La volonté de structurer la gouvernance d’entreprise est saine. Toutefois, le dirigeant doit être conscient que le fonctionnement d’organes de gouvernance, comme la mise en place d’un comité de direction (dans la fonction exécutive) ou la mise en place d’un conseil (conseil d’administration, comité stratégique…), requiert de la réflexion préalable, puis de l’énergie, de la discipline et de la persévérance. C’est pourquoi, le dirigeant ne peut s’y engager que par conviction et par volonté. Il doit être conscient de ce que cela implique pour lui dans l’exercice du pouvoir et dans son organisation personnelle. Il doit être au clair avec ce que lui-même et l’entreprise peuvent en attendre. Enfin, le dirigeant ne doit pas plaquer des dispositions de gouvernance. Il peut s’inspirer des grands principes et en rechercher la meilleure adaptation au contexte propre de son entreprise : « quelle gouvernance pour ma PME ? »
Quelles sont les idées fausses à combattre en matière de gouvernance au sein des PME/ETI ?
La plus grande idée fausse est que la gouvernance est un sujet réservé aux grandes entreprises. On ne met pas en oeuvre des organes de gouvernance parce que l’entreprise s’est développée. On les met en oeuvre pour se développer. Nous évoquons souvent en France le fait que nos PME touchent leur plafond de verre plus vite qu’en Allemagne.
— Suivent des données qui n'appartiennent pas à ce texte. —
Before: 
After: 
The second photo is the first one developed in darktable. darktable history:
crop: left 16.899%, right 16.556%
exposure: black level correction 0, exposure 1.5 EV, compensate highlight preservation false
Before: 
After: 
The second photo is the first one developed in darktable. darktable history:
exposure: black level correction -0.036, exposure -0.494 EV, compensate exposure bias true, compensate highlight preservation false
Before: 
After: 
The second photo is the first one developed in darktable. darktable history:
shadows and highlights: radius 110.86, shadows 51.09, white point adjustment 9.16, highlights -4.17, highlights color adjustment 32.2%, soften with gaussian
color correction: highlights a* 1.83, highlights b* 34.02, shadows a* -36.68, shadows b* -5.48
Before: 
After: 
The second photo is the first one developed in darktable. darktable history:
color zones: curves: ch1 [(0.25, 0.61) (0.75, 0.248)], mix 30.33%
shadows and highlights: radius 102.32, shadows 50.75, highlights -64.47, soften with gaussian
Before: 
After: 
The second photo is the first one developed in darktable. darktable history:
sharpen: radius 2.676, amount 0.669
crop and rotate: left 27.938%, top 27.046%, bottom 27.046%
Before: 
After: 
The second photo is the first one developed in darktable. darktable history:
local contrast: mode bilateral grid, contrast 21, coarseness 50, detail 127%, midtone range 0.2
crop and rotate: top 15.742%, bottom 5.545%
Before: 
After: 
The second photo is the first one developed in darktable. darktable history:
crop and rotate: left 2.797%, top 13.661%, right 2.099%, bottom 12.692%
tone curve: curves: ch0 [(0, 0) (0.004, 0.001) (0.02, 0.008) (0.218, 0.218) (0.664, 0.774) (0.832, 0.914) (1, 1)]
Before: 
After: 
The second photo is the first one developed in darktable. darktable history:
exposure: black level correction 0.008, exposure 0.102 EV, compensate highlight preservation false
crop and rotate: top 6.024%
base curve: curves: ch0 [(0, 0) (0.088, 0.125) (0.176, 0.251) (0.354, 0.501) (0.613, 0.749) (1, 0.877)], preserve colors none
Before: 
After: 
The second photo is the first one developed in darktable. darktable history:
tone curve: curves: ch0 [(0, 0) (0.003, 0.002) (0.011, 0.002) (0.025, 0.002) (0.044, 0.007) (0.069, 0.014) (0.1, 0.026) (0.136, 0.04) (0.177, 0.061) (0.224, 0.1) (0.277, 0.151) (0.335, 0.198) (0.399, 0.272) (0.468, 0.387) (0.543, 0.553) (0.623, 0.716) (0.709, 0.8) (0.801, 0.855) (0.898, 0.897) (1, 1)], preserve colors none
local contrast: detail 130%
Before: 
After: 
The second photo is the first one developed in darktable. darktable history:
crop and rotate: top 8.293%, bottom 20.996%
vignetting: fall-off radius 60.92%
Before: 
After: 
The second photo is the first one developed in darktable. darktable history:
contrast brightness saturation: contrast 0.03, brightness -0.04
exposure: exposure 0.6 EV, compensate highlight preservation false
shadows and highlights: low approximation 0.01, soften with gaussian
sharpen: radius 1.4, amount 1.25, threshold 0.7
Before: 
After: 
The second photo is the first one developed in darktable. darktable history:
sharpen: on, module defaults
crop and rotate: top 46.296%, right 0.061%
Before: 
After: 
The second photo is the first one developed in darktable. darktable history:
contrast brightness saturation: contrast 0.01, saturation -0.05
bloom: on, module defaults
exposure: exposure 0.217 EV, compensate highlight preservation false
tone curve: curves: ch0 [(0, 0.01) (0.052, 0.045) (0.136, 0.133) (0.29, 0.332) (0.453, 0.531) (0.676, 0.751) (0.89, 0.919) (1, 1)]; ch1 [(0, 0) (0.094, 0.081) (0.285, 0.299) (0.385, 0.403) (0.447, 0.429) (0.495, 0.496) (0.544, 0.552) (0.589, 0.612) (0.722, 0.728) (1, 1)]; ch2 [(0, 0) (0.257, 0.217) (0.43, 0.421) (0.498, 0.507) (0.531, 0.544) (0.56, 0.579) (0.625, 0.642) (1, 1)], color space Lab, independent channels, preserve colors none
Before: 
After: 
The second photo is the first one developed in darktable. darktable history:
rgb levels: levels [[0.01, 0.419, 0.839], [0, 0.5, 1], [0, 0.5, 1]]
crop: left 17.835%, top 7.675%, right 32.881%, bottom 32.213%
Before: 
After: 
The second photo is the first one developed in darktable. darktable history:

Certes, on peut évoquer la fiscalité, les effets de seuil… Mais réalisons aussi qu’en Allemagne, la fonction de PDG n’existe pas. La fonction PDG conduit en France à faire porter par une même personne la fonction exécutive (DG) et la fonction de président (du conseil). C’est une situation dans laquelle la même personne anime l’instance chargée de la contrôler elle-même, de la challenger ! Voilà pourquoi, un entrepreneur, même actionnaire unique ou majoritaire de son entreprise a intérêt à scinder la fonction exécutive (DG) et celle du conseil (président). Il peut, par exemple, avoir intérêt, comme actionnaire, à désigner un conseil et un président de conseil pour se faire « surveiller » lui-même en tant que DG/CEO.
Lors d’une transmission/cession, quels sont les points sur lesquels il faut être attentif en matière de gouvernance ?
Une entreprise dont la gouvernance est organisée et saine se valorise mieux lors de sa transmission. Parce que son fonctionnement est moins dépendant du cédant. Mais tout ceci ne se met pas en place en un jour ! Installer les organes ad hoc est une chose, les rendre performants en est une autre. C’est pourquoi, on a largement intérêt à anticiper la transmission sur le plan de la gouvernance d’entreprise.